Fast forward to England 2021 and the career transition from major Canadian city to small English village has been surprisingly hard. Even taking covid out of the equation it’s probably been harder than going from clown to ukulele entertainer. Don’t get me wrong, I certainly don’t regret coming here. The situation with my parents was worse than any of us realised. My dad had been taking care of my mum with her memory troubles but once I arrived it became apparent that his memory was fading faster than hers. Plus, his poor eyesight was putting us all in danger. On one of his regular hospital check-ups the ophthalmologist examined his eyes and said, “Very good come again in six months.”

 

I said, “Okay. But I just want to ask, is he still okay to drive?”

The doctor spun in his chair and stared at me, “He’s DRIVING?!!”

Even with his terrible memory dad would not forget the moment that I’d ratted him out to the eye doctor.
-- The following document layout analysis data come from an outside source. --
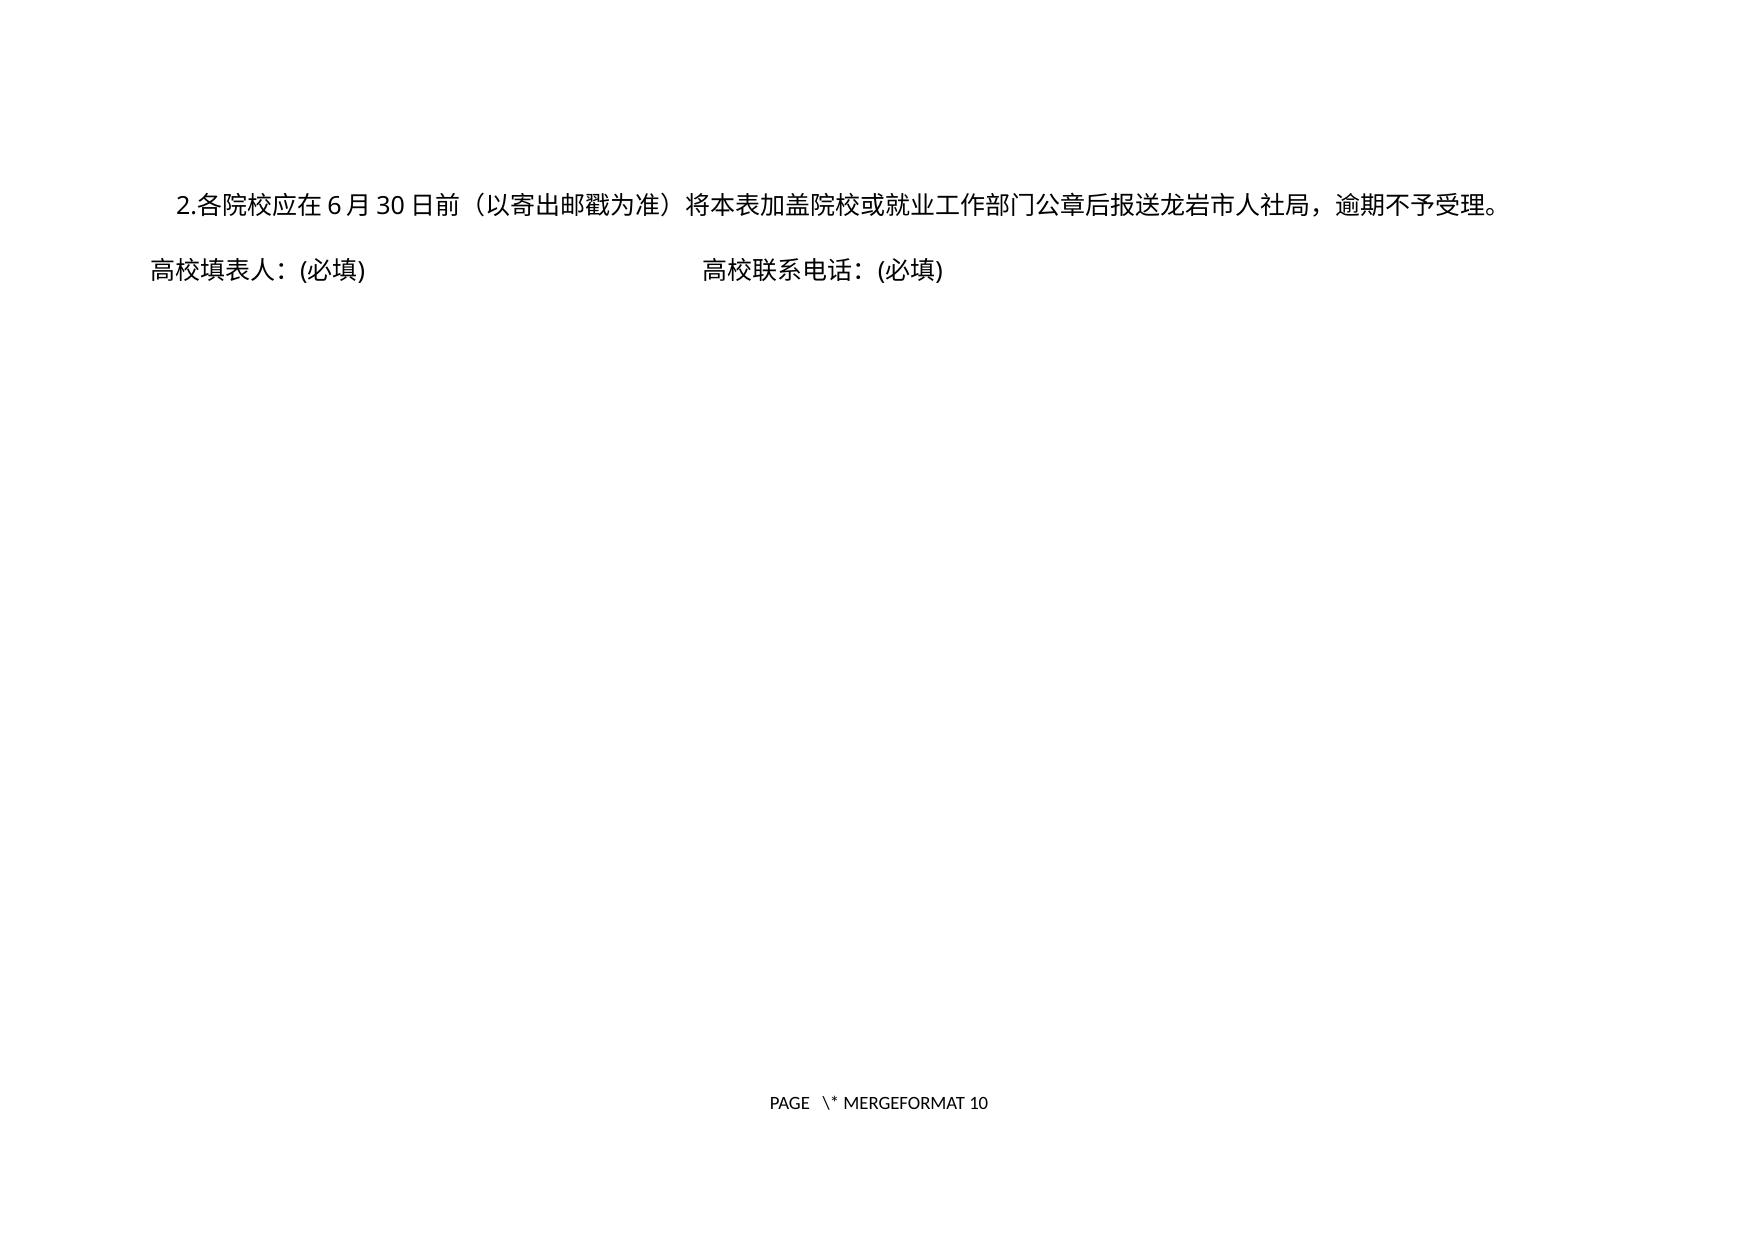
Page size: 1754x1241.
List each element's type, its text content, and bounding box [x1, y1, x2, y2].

text 2.各院校应在6月30日前（以寄出邮戳为准）将本表加盖院校或就业工作部门公章后报送龙岩市人社局，逾期不予受理。 [150, 171, 1604, 236]
text 高校填表人：(必填) 高校联系电话：(必填) [150, 236, 1604, 301]
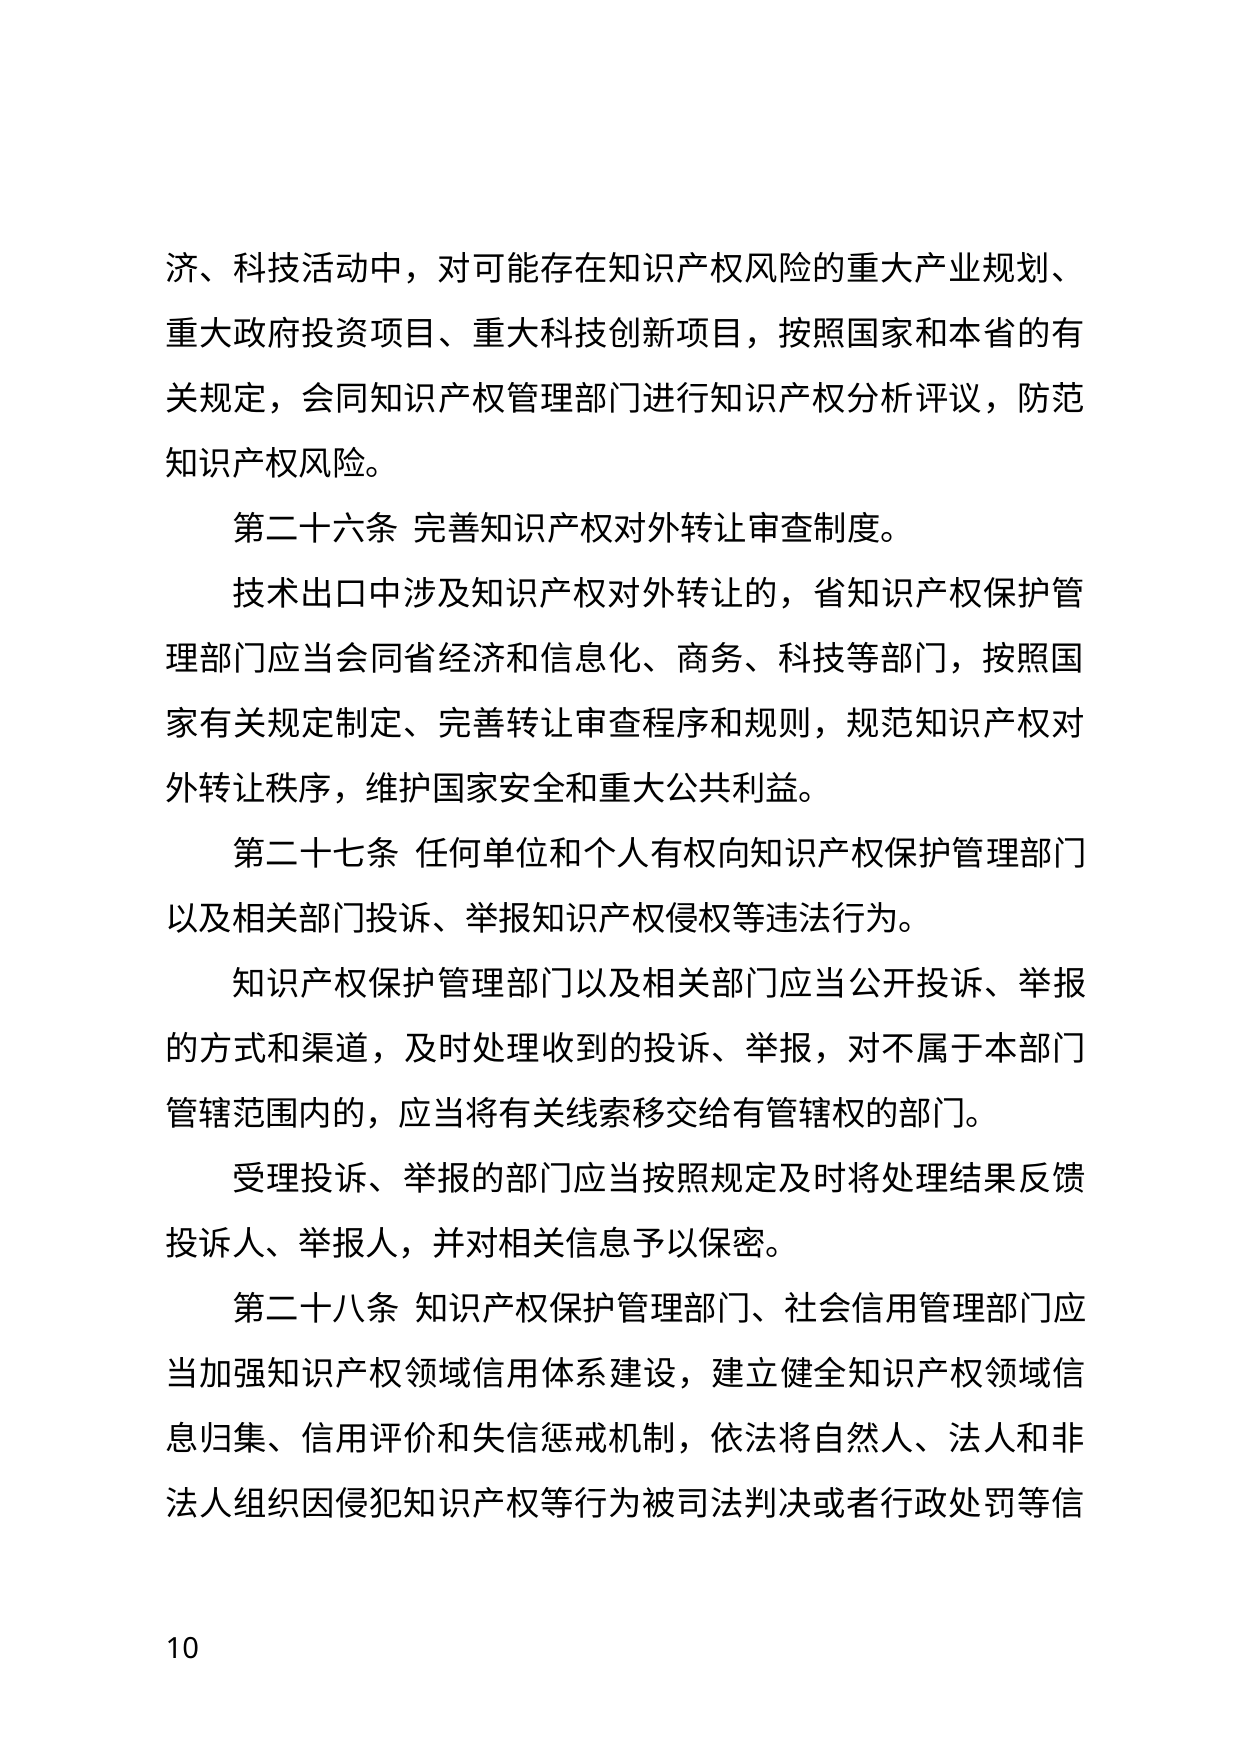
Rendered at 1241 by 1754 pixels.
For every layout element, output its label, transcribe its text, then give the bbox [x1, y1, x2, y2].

text 技术出口中涉及知识产权对外转让的，省知识产权保护管理部门应当会同省经济和信息化、商务、科技等部门，按照国家有关规定制定、完善转让审查程序和规则，规范知识产权对外转让秩序，维护国家安全和重大公共利益。 [165, 558, 1087, 818]
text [165, 233, 1087, 493]
text 知识产权保护管理部门以及相关部门应当公开投诉、举报的方式和渠道，及时处理收到的投诉、举报，对不属于本部门管辖范围内的，应当将有关线索移交给有管辖权的部门。 [165, 948, 1087, 1143]
text 第二十七条 任何单位和个人有权向知识产权保护管理部门以及相关部门投诉、举报知识产权侵权等违法行为。 [165, 818, 1087, 948]
text 受理投诉、举报的部门应当按照规定及时将处理结果反馈投诉人、举报人，并对相关信息予以保密。 [165, 1143, 1087, 1273]
text 第二十六条 完善知识产权对外转让审查制度。 [165, 493, 1087, 558]
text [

Very soon we got dad to give up the car and it was shocking to discover that two days after signing it over to me he couldn’t even remember what the car looked like.

 

Meanwhile I was trying to make inroads as an entertainer over here and it slowly dawned on me that I was no longer the exotic creature I had been in the new world. No-one gave a hoot about me here. No more was I the beguiling outsider but instead I’d become just another northern bloke with a ukulele. It was hard to take. Especially when the names of my uke playing North American peers were mentioned and I saw unveiled excitement in people’s eyes. Over here, I learned, they are the exotic ones.

 

I began reassessing my persona. The accent wasn’t going to change so I concentrated on my look. Could it be that the suit, bowtie and gloriously faff-free short hair, that had worked so well for me as a younger man, no longer looked hip and ironic but instead made me look like a middle-aged accountant who was trying to get away with being an entertainer without changing his office clothes?

 

…I started growing my hair.

 

Although I still occasionally wear a bowtie, it has become a take-it or leave-it accessory. But any bowtie faff I’ve saved from not wearing one is more than made up for by the curly Robert Plant-like hair that now bounces on my bonce.

 

You might think that this latest incarnation to regain some level of exotic appeal has resulted in a lot of extra hair-faff for me. That was my fear. But it’s not so bad as you’d think. I’ve actually reduced hair-faff to a minimum by learning how to stop it getting knotted and frizzled. I got a Curly Hair-Cut by the only practitioner of the art in all of South Yorkshire. She also gave me the conditioning secrets for maintaining faff-free curly hair. So, it’s working out well really.

 

The main bonus for me is the positive effect this new look has on other people. When I wore the suit, I noticed shop-workers would call me Sir: a title I’ve never managed to achieve while dressed in jeans and a t-shirt. But no longer do strangers give me that wary look, as if I were a religious pamphleteer, a taxman, or a part-time gynaecologist, but instead I’ve become more approachable. People are immediately less guarded and instantly friendlier. I now look like the entertainer that I’m supposed to be, even in my time off.

 

There are those, like Bowie and Madonna, who’ve made their everchanging exoticness a part of their schtick but my favourite example is that of my friend Josh Minsky. He’d grown up in New York but also spoke fluent French, having lived for years in Paris. We met in the early noughties when he had a young daughter and two twins to support and was trying out busking as a way to make a living. Every day he was out there in his jeans and tan jacket playing every style from Jazz to Soul to Funk and R&B. His mastery of his old Gibson guitar was clear but he just wasn’t making money.

 

One day he’d had a gig where they wanted him to wear a tuxedo and sing in French. After the gig, and still in the tux, he tried busking as a French café singer. The effect was immediate. The public loved him. They paid him with cash and CD sales. And from then on, he’s been the tuxedo-wearing French singer of Vancouver, and he hasn’t changed since. Because, I mean to say, why would he? Changing is a lot of faff.